A mutual fund that invests in utilities snared the top spot in the performance race among bank-managed equity funds in the third quarter.
This result is likely to create more demand for utility funds, which appeal to many investors when stock prices zigzag and interest rates are low.
"I'd suspect that next year, if the economy slows and earnings are weak, you could see another period where they might do well," said Jay Evans, a portfolio manager at Fleet Financial Group's investment management arm.
Mr. Evans oversees the banking company's utility fund, which posted a 4.57% return in the third quarter to lead all bank-run equity funds. (Third-quarter performance tables from CDA/Wiesenberger begin on page 11.)
Utility funds, which tend to produce steady but unspectacular returns, are sought by conservative investors who like their dividend stream and the fact that their share prices may rise if stocks go up.

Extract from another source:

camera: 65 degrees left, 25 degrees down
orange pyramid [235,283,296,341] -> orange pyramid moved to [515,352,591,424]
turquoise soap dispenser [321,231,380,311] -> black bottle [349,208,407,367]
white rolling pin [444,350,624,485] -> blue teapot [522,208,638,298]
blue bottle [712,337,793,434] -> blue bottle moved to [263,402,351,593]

Today's low short-term interest rates have made utility funds an attractive alternative to short-term bonds. The Federal Reserve's decision Tuesday to reduce the federal funds rate by a quarter-point, to 4.75%, should boost utility funds, said Geoffrey Bobroff, a mutual fund consultant in East Greenwich, R.I.
"They tend to act very favorably with interest rate declines," he said.

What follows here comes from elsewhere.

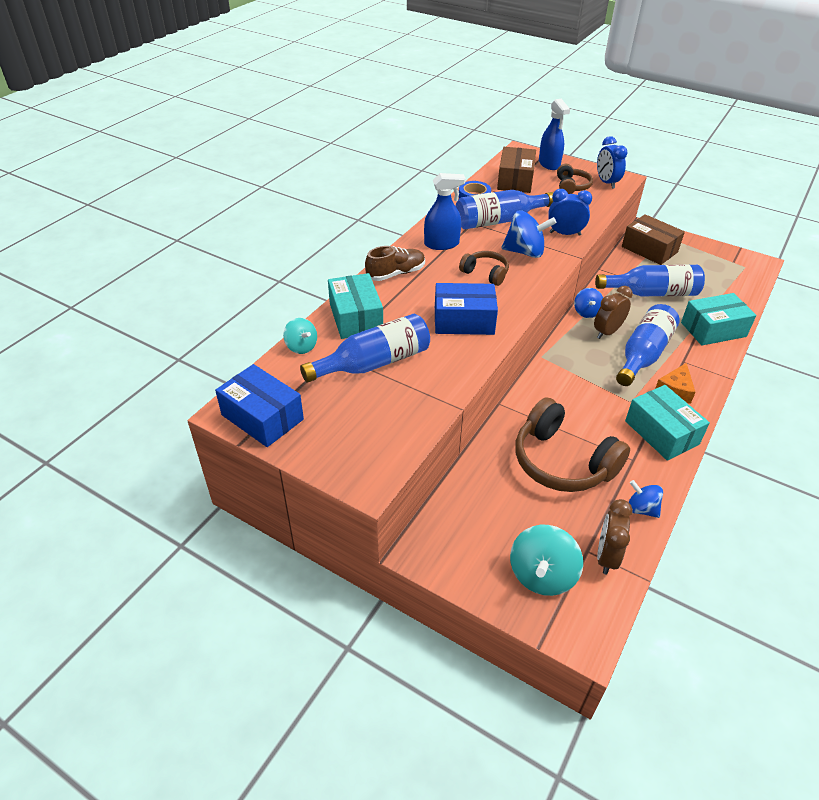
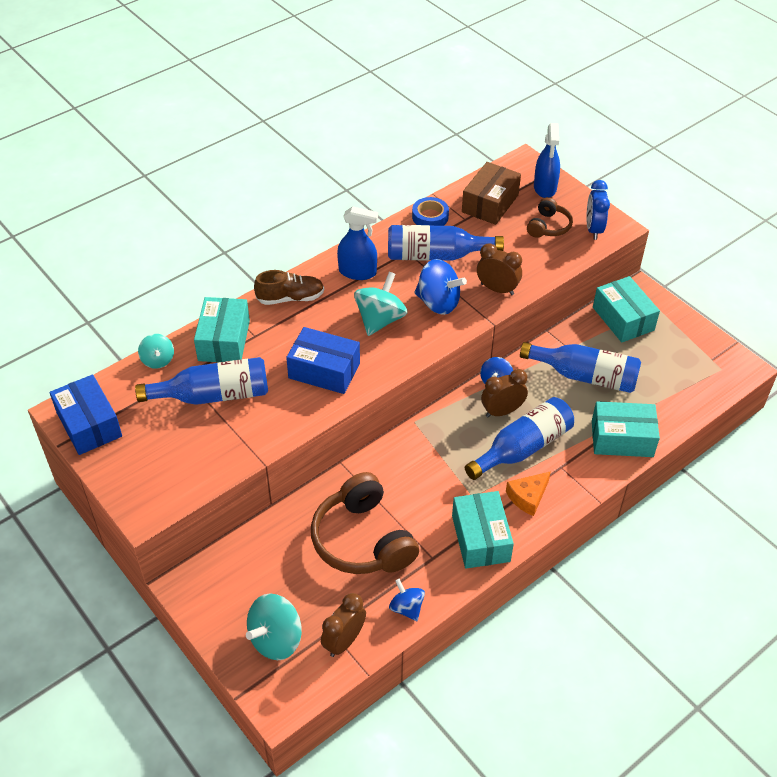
camera: 20 degrees right, 5 degrees up
brown headphones [459,251,509,286] -> turquoise spinning top [354,272,407,336]
blue clock [548,189,592,236] -> brown clock [477,243,522,295]
brown box [622,214,685,265] -> turquoise box [593,276,660,342]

The increased demand for the funds in turn drives up the share prices.
Another attractive feature is their low capital gains tax. There is virtually none, since the stocks in the portfolio rarely turn over.
Utility funds gained popularity at the beginning of the decade, another period of low rates. Since then, the funds have multiplied: There are now 104 of them, compared with 28 at the end of 1990, according to CDA/Wiesenberger, Rockville, Md.
Assets in utility funds have risen to about $23 billion, from $7 billion in 1990, according to CDA/Wiesenberger.
No bank-run utility fund existed eight years ago. In August 1993 there was one, with $30 million of assets under management. There are now five, with about $200 million of assets.
Traditionally considered staid and even boring investment products, utility funds could become more interesting with deregulation of the industry, Mr. Bobroff said.
Companies across the nation are splitting themselves into power generators and power distributors, and it remains to be seen whether the spun-off companies will prove more or less volatile as investments.